In a blog post describing their latest innovation, DeepMind show off their MuZero machine-learning AI that can play multiple different games and set record-breaking scores without being told the rules. By combining previous iterations of game-playing AI that can plan ahead whilst learning from their previous move, MuZero is capable of creating strategies as it plays whilst being in a completely unknown environment.
Their findings were published to Nature.
“Systems that use lookahead search, such as AlphaZero, have achieved remarkable success in classic games such as checkers, chess and poker, but rely on being given knowledge of their environment’s dynamics, such as the rules of the game or an accurate simulator,” the authors state in the blog post.
“This makes it difficult to apply them to messy real world problems, which are typically complex and hard to distill into simple rules.”
MuZero currently plays Go, chess, shogi and Atari benchmarks such as Ms Pac-Man, but such advancements in AI could have resounding implications for algorithms that can adapt without rulesets, a challenge that humans face daily.
The AI works by utilizing 3 different parameters to create a game strategy:
How good is the current position?
What is the best action to take next?
How successful was the last action?
Essentially, the AI simplifies the entire game into a distinct set of questions, that then dictate how it proceeds further. It continuously learns throughout the game to make these decisions, and the results are extremely impressive.
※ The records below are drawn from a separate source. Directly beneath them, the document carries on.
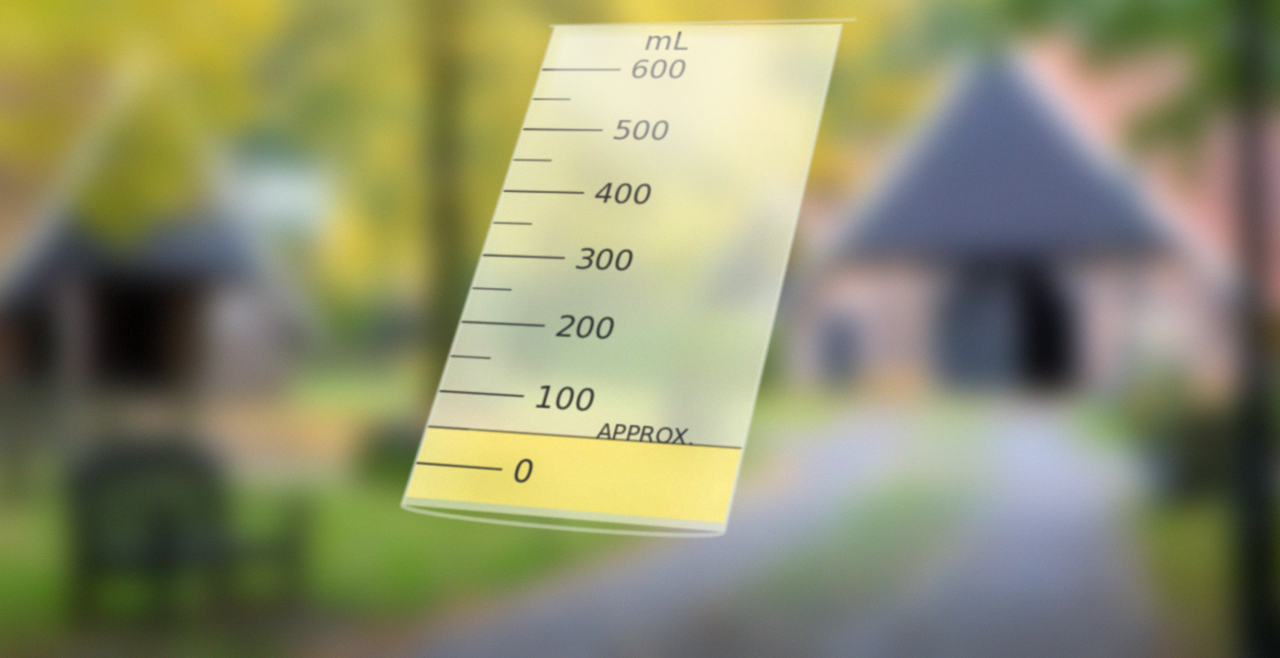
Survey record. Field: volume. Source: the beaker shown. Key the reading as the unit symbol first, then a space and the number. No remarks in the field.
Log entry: mL 50
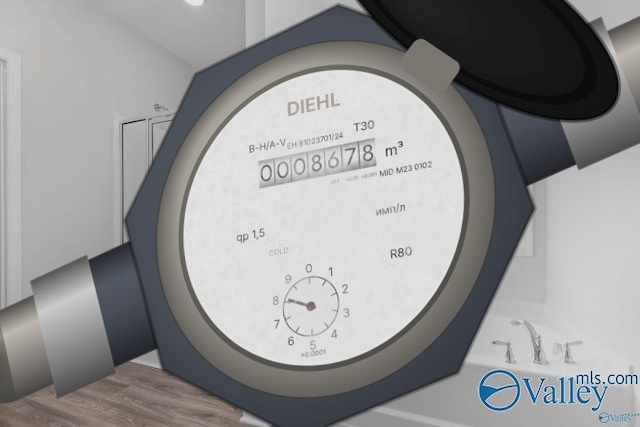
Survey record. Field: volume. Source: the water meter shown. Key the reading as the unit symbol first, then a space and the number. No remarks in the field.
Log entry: m³ 8.6788
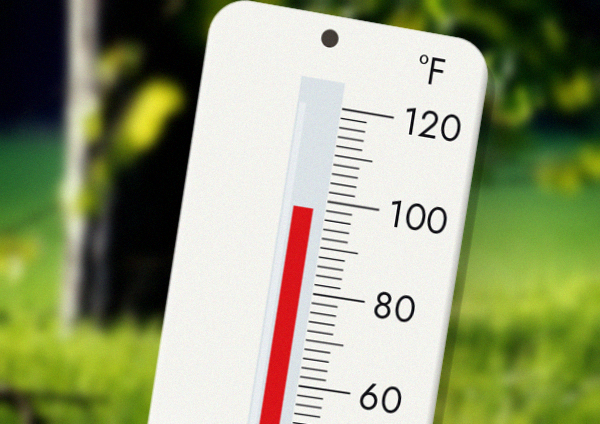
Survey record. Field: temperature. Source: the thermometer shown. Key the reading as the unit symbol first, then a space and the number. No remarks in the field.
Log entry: °F 98
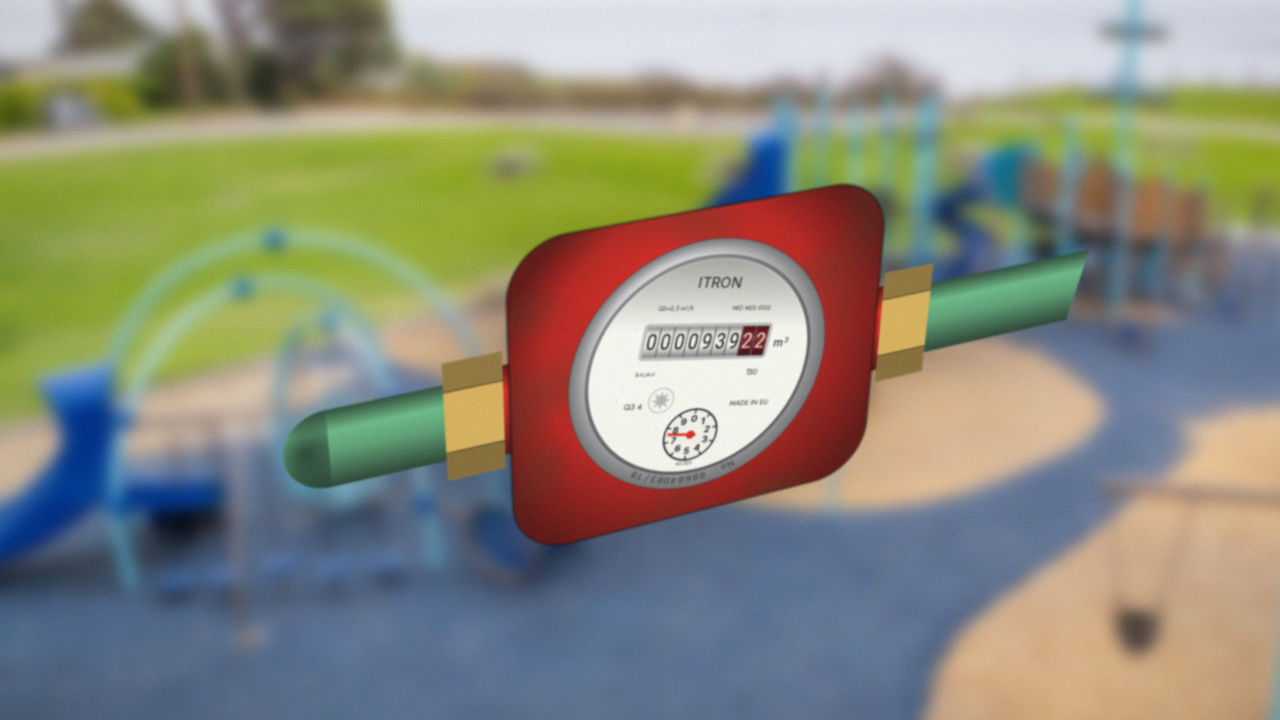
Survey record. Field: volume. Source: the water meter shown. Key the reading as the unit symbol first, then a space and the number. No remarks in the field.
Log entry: m³ 939.227
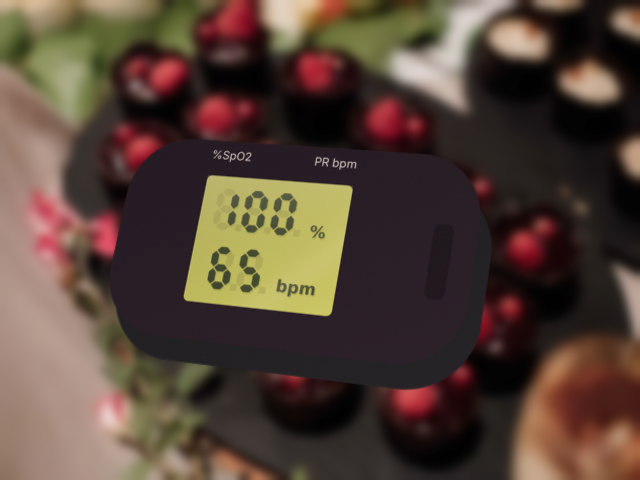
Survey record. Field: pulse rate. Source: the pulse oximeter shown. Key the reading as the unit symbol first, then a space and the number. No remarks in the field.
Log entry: bpm 65
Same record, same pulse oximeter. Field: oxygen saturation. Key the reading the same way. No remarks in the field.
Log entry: % 100
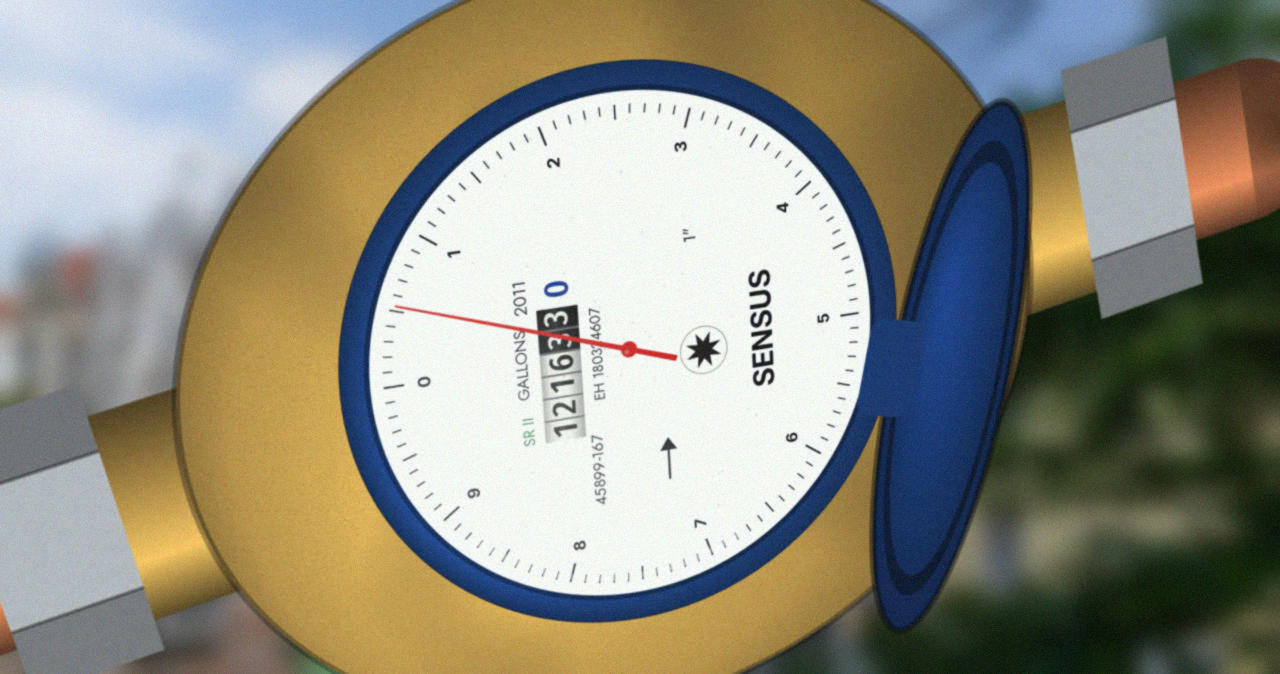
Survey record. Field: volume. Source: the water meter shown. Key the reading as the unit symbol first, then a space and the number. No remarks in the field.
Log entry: gal 1216330.5
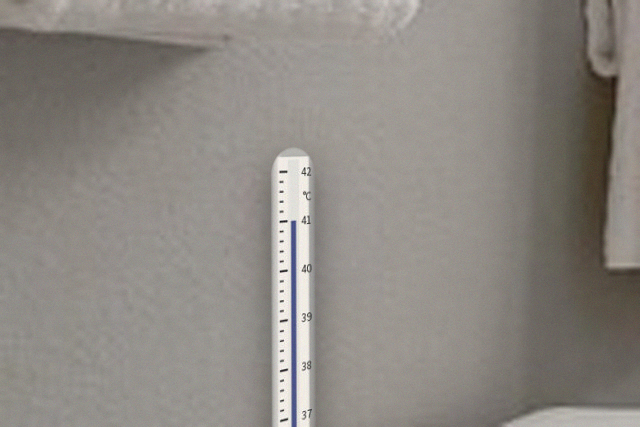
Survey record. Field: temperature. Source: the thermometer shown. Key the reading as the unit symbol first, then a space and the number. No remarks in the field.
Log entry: °C 41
In Atari suite benchmarks, MuZero set a new record for performance, outclassing all AI competitors. In chess, shogi and Go, MuZero matched the leading performance set by its’ younger AI sibling AlphaZero. It also showed interesting results when the number of simulations it was allowed to perform was increased. As The number of planned simulations was increased per move, MuZero performed better, demonstrating that increased planning allowed MuZero to perform and learn more effectively.
MuZero will now continue in its’ quest for total gaming dominance, but it will likely see many other uses in various scientific fields. AlphaZero is currently employed in may complex applications, including optimizing quantum dynamics far more rapidly than humans can.
Such algorithms will be integral to creating robots that can tackle the real world, instead of predefined roles with limited flexibility.